• Task to carry out
Leaving the pictures aside, return the listing exactly as it appears.

• Given information
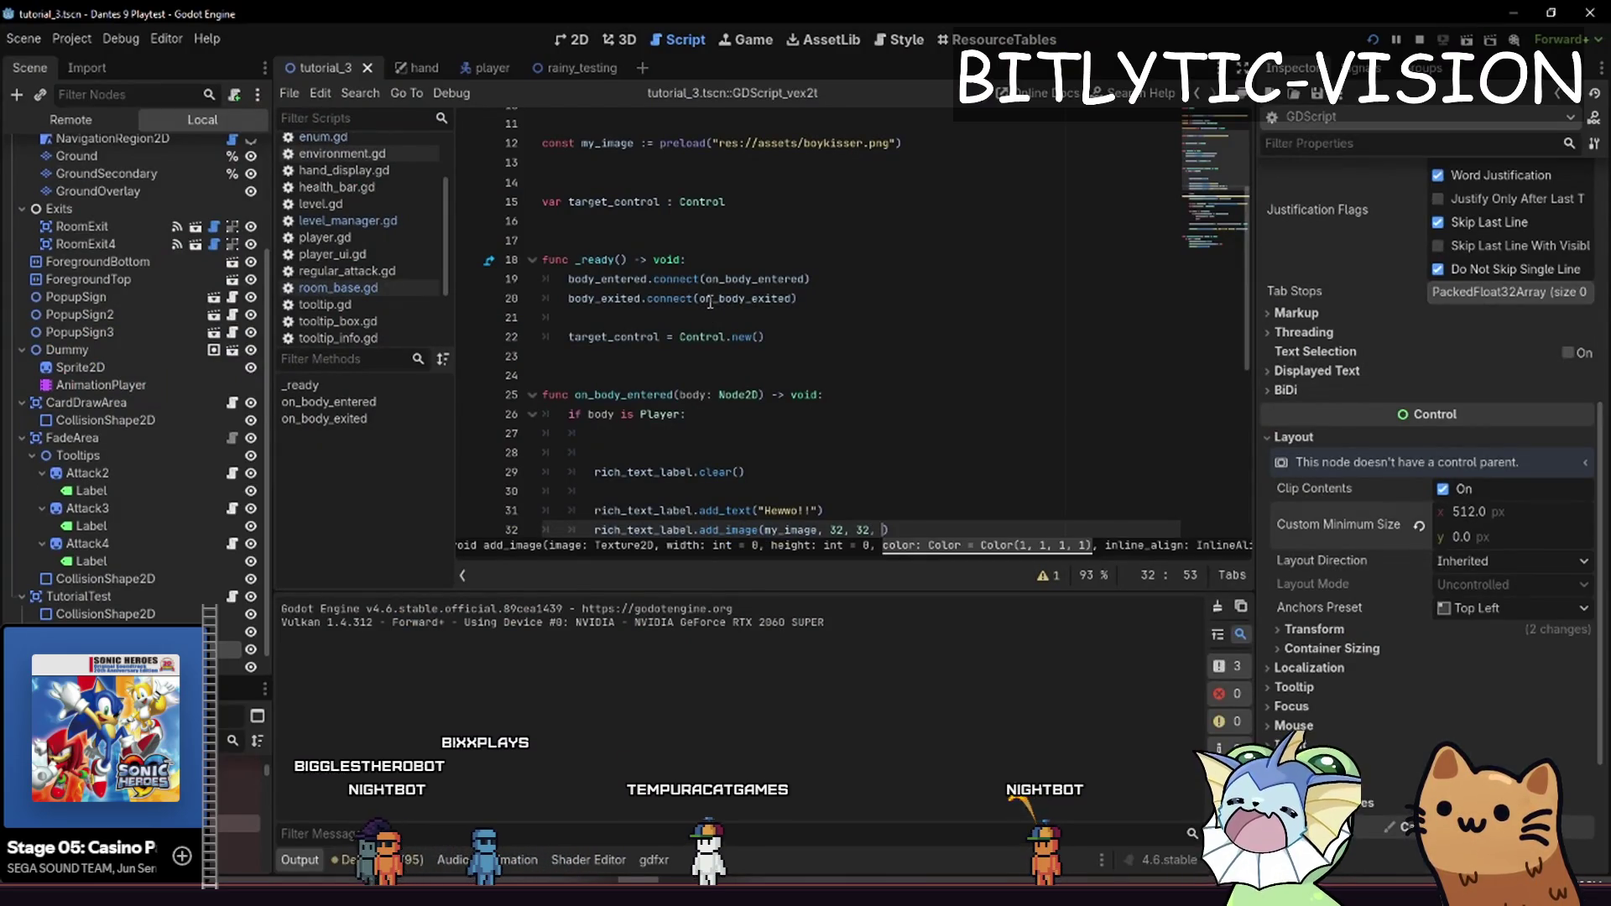
key(alt+F1)
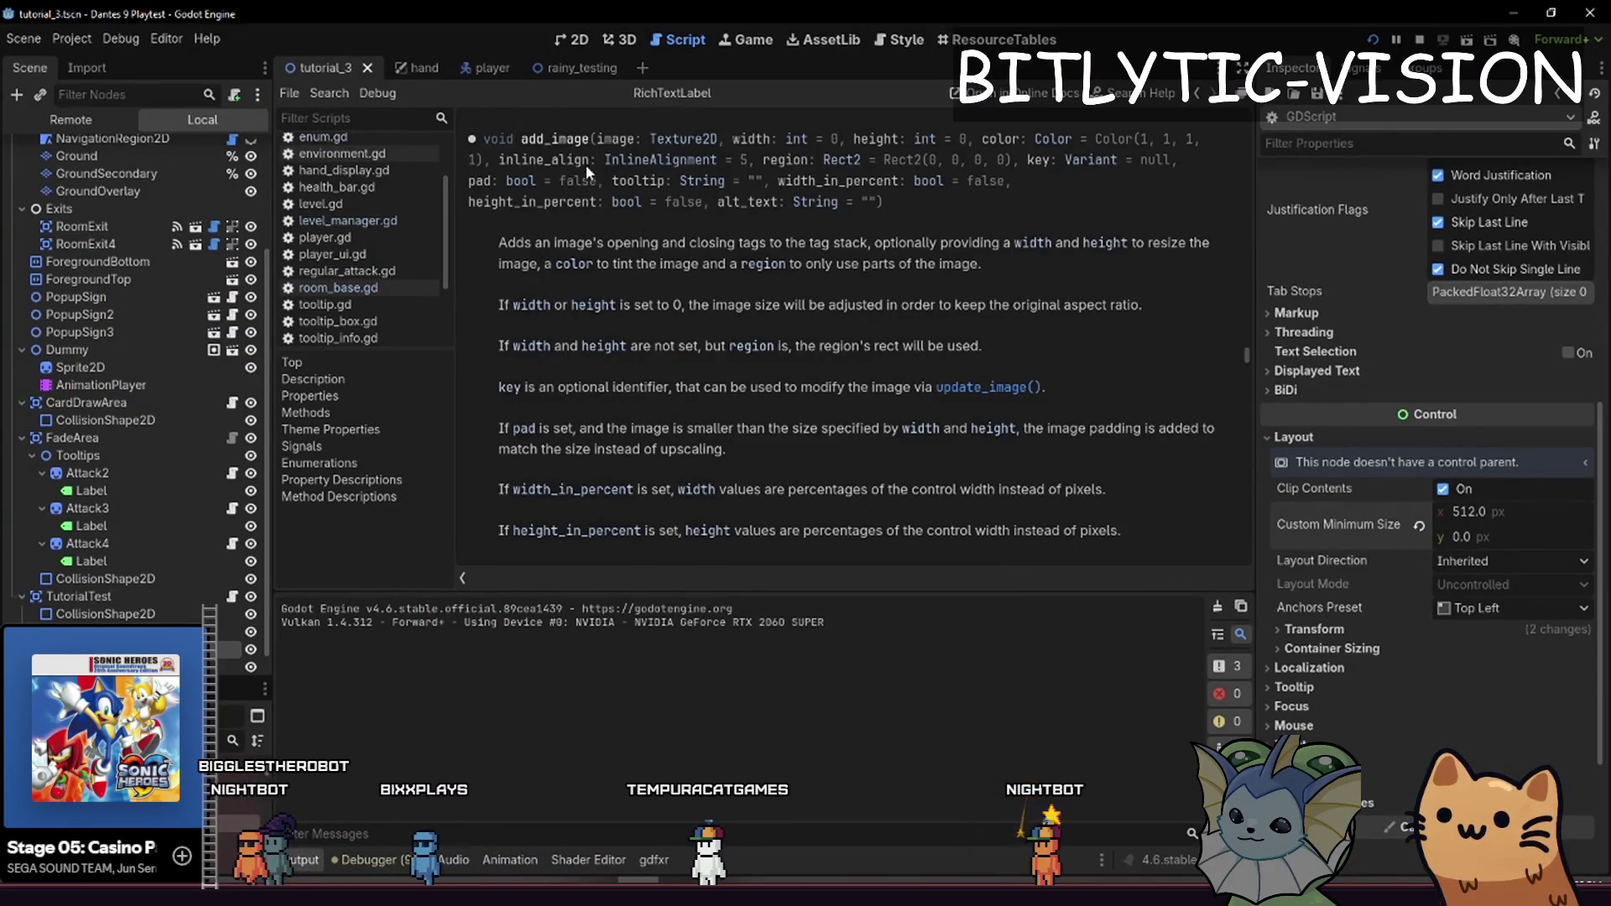
drag(582, 160, 753, 159)
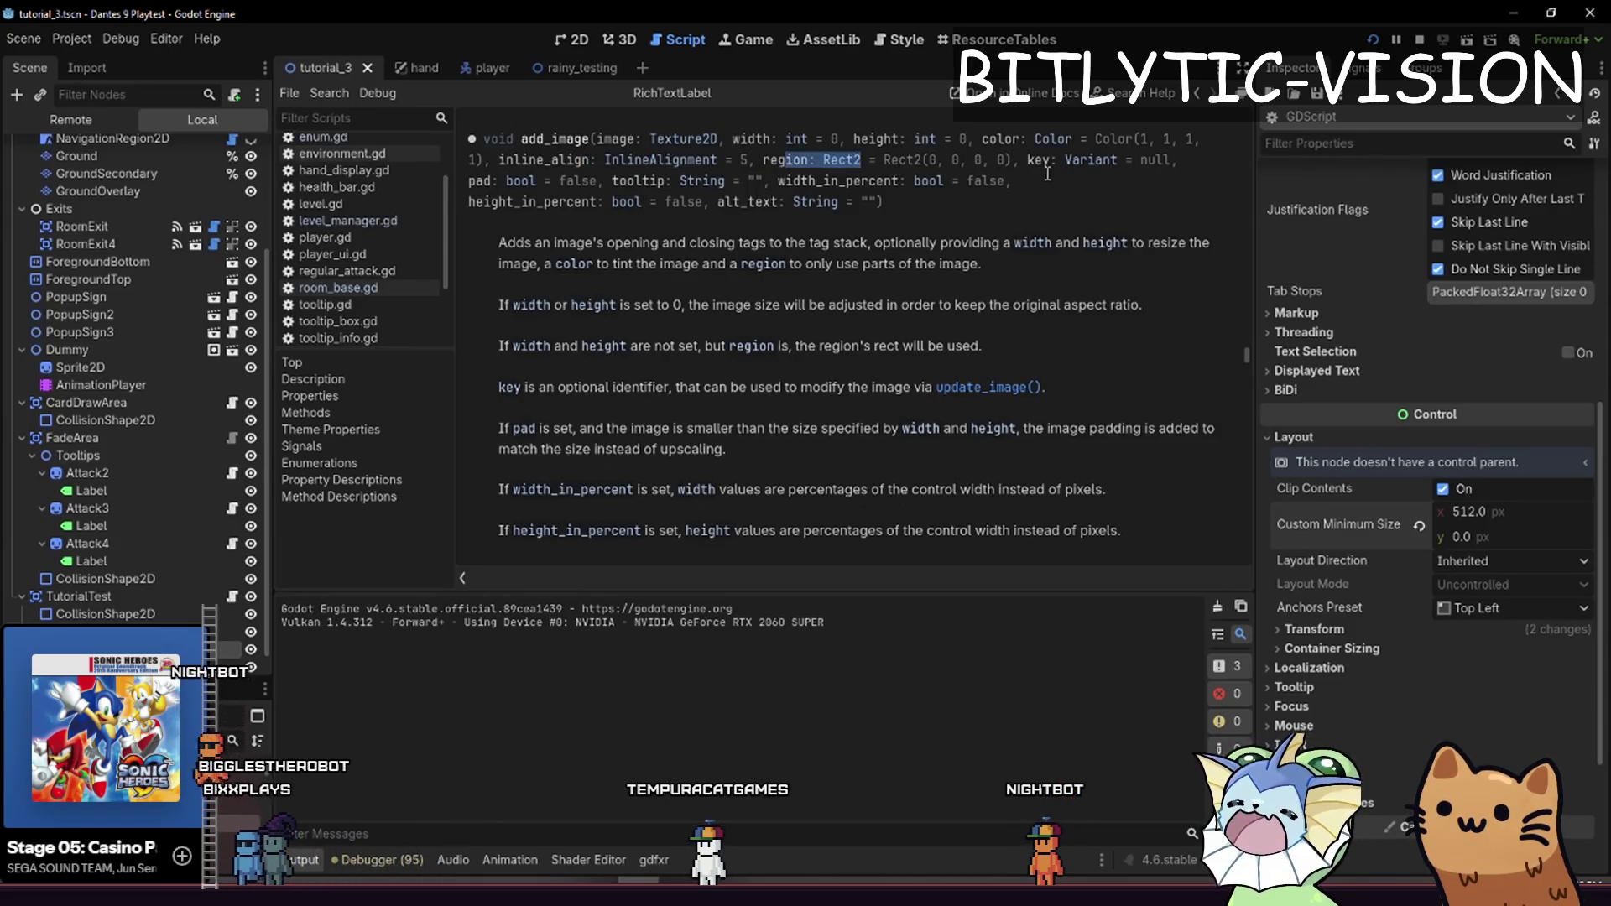
drag(1030, 161, 1037, 156)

• Task output
key(alt+F1)
drag(582, 160, 753, 159)
drag(1030, 161, 1037, 156)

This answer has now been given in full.